Myślicie, że to koniec? Teraz dopiero zaczął się istny festiwal nagród. Wojewódzki z Prokopem zaczęli sobie wzajemnie wręczać chyba wszystkie statuetki, jakie kiedykolwiek otrzymali. Wojewódzki sięgnął za kanapę i wyciągnął nagrodę od księdza za "Najchętniej molestowanego parafianina". Potem za kanapę zajrzał Prokop i wyjął statuetkę "Viva najpiękniejsi".

Nigdy takiej nie otrzymasz, chyba, że ode mnie - powiedział Prokop.
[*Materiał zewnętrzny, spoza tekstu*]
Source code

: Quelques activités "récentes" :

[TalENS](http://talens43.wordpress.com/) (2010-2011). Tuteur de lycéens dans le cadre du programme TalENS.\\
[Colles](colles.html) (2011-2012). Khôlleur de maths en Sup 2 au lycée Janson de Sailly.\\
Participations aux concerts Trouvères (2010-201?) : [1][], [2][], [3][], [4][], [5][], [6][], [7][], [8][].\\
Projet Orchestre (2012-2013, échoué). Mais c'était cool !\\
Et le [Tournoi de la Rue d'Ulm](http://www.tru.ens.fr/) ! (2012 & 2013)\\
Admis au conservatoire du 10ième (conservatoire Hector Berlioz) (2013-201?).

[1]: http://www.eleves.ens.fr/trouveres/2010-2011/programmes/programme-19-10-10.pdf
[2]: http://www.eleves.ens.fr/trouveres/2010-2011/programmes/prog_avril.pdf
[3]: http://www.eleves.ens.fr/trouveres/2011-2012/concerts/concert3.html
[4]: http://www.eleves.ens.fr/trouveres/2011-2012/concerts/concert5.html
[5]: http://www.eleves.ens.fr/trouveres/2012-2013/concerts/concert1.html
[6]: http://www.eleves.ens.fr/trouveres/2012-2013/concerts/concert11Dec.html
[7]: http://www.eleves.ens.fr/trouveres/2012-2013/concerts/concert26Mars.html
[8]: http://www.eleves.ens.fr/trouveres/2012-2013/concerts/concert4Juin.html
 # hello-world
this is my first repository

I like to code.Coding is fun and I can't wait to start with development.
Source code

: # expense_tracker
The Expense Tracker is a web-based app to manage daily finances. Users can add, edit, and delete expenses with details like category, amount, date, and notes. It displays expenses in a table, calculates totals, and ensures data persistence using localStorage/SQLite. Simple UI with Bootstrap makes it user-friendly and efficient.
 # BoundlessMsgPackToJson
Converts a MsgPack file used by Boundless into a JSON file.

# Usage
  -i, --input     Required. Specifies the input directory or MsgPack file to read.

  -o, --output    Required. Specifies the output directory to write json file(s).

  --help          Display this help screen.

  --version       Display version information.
Wzruszony Wojewódzki wyciągnął tym razem puchar.

Za zajęcie pierwszego miejsca w czymkolwiek chciałeś!

To nie wszystko, panowie bawili się dalej.

Mamy bliźniaki! Też mam Wiktora. Ja mam nowszego, z 2012 roku, twój jest taki trochę zleżały, z 2009 roku, to już się nie nadaje do niczego... - okiem eksperta ocenił Prokop.

Kuba WojewódzkiKapif

Kolejna nagroda było od Wojewódzkiego dla Prokopa.

To jest "Nagroda świra", którą dostałem, niech ona przejdzie w twoje ręce!
Taki Wiktor a rebours - popisał się Prokop znajomością trudnych zwrotów.
Cokolwiek to znaczy, "Nagroda świra" jest dla ciebie.

Licytację przegrał Prokop, który już się "wystrzelał" z nagród, a za kanapą Wojewódzkiego wciąż jeszcze tkwiły ukryte skarby.

Udało mi się ostatnio być na parafii i skubnąć ten oto mszalnik - triumfował Wojewódzki.
Dziękuję, ale podobno najwięcej bakterii jest w wodzie święconej, tak więc chcę to trzymać od siebie z daleka - zapowiedział Prokop.